-- EXTRAHIERTER TEXT --
# [Sammelthread] Schauspieler gesucht!



## Charlie Harper (30. August 2011)

Hallo Leute, 

Ich kenne mich zwar gut aus mit den bekannten Schauspielern, aber manchmal passiert es eben auch mir, dass Ich nicht weiß wer da gerade wo mitspielt.
Mit diesem Thread möchte Ich euch die Möglichkeit bieten, andere User zu fragen, wenn ihr gerade mal einen Schauspieler nicht kennt. 
So und damit der Thread auch in fahrt kommt, mache Ich den Anfag. 
In meinem Fall geht es um die Frau aus der trivago-Werbung. Weiß zufällig jemand wer die ist?  Find die irgendwie übelst geil!


----------



## derP4computer (30. August 2011)

Er ist: Patrick Petitjean - Pinnwand | Facebook


----------



## Herbboy (30. August 2011)

Zunächst wäre mal ein Link zu der Werbung angebracht, da es sicher nicht nur eine Trivago-Werbung gibt... Du meinst aber nicht etwa die Werbung mit dem eines jeden Fußfetisch-Rentners (oder Charlie Sheens), der drall-blonden Proll-Nase von Pro7 Sonja Krause? http://diepresse.com/images/uploads...ger_wunderbarer_unbenannt-320100420115020.jpg Die macht ja grad Werbung für ein Reiseportal, aber ich weiß jetz grad nicht, ob es Trivago ist...

-- AUFGABE 1 --
Gib die Zeilen der Auflistung als JSON-Liste von Strings wieder, mit einem String pro Zeile und ohne Leerzeilen. Beginne bei der Zeile mit „エクスプローラーを開き、上部「表示」から「オプション」を開く。“ und ende bei der Zeile mit „タスクバーのカスタマイズも行う。それぞれタスクバーを右クリックして“.

-- DATENAUSZUG --
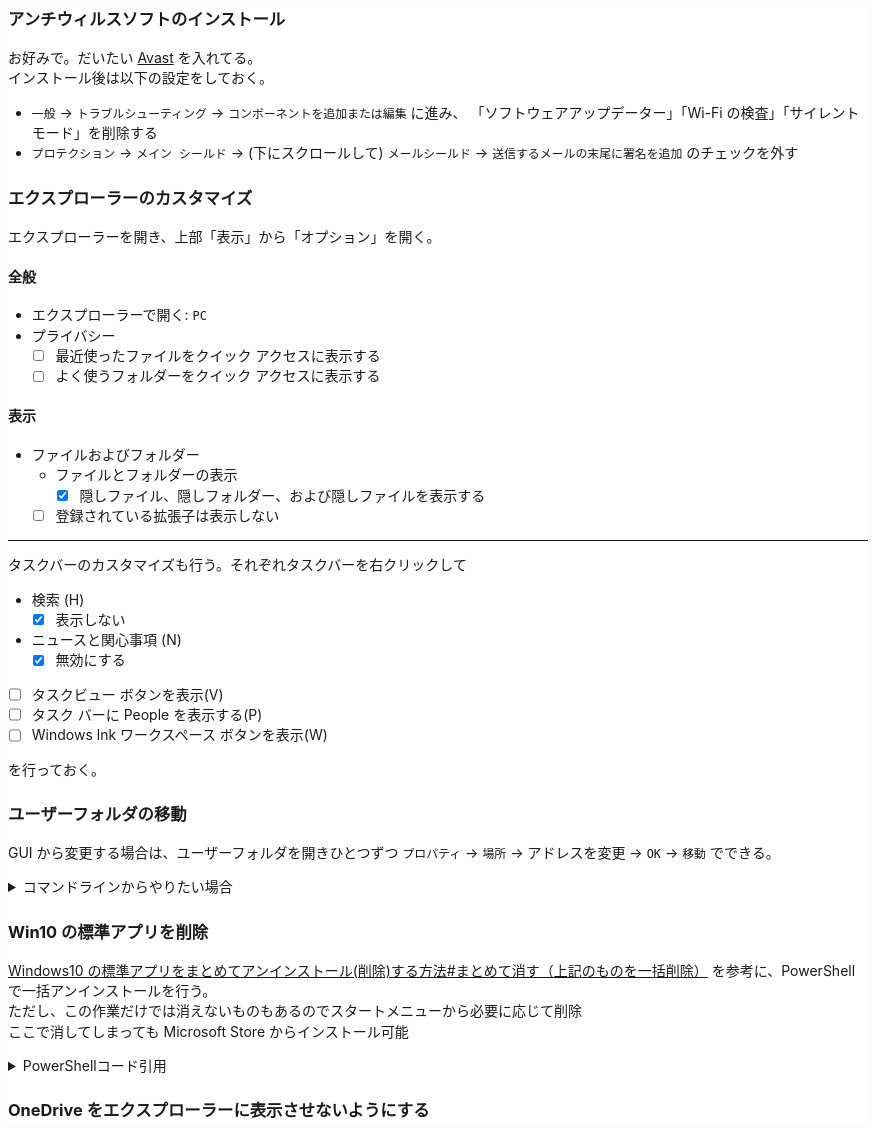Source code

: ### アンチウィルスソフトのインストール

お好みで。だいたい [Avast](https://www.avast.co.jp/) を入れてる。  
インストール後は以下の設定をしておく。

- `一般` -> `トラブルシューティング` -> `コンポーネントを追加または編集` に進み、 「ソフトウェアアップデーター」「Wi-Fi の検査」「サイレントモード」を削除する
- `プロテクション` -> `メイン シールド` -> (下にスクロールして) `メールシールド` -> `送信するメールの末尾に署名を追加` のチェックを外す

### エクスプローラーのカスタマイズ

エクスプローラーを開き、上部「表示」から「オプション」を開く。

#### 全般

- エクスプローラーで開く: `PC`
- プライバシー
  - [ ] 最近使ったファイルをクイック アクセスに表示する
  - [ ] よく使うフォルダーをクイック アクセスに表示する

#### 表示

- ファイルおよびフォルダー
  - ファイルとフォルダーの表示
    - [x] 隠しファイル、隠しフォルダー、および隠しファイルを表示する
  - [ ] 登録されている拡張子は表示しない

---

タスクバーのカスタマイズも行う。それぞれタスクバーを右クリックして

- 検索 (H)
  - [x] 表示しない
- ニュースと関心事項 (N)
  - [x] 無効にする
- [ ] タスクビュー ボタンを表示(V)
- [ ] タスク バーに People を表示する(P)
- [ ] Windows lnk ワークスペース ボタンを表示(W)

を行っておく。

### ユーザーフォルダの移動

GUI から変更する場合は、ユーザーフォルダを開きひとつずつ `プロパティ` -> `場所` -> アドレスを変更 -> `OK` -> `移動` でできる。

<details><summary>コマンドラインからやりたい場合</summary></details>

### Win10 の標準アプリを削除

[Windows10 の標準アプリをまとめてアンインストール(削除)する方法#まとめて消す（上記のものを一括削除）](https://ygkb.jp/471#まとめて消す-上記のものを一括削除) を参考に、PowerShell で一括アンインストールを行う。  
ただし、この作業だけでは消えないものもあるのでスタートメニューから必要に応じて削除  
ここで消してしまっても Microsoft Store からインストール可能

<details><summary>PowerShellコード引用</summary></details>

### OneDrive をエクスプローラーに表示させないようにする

-- AUFGABE 2 --
Beantworte zum Forenthread über gesuchte Schauspieler:
(a) Aus welcher Werbung stammt die Frau, nach der Charlie Harper fragt?
(b) Welchen Namen nennt derP4computer in seiner Antwort?
(c) Wen von Pro7 erwähnt Herbboy namentlich?

-- SCHRIFTLICHE LÖSUNG 1 --
[
  "エクスプローラーを開き、上部「表示」から「オプション」を開く。",
  "#### 全般",
  "- エクスプローラーで開く: `PC`",
  "- プライバシー",
  "  - [ ] 最近使ったファイルをクイック アクセスに表示する",
  "  - [ ] よく使うフォルダーをクイック アクセスに表示する",
  "#### 表示",
  "- ファイルおよびフォルダー",
  "  - ファイルとフォルダーの表示",
  "    - [x] 隠しファイル、隠しフォルダー、および隠しファイルを表示する",
  "  - [ ] 登録されている拡張子は表示しない",
  "---",
  "タスクバーのカスタマイズも行う。それぞれタスクバーを右クリックして"
]

-- SCHRIFTLICHE LÖSUNG 2 --
(a) Aus der trivago-Werbung.
(b) Patrick Petitjean.
(c) Sonja Krause.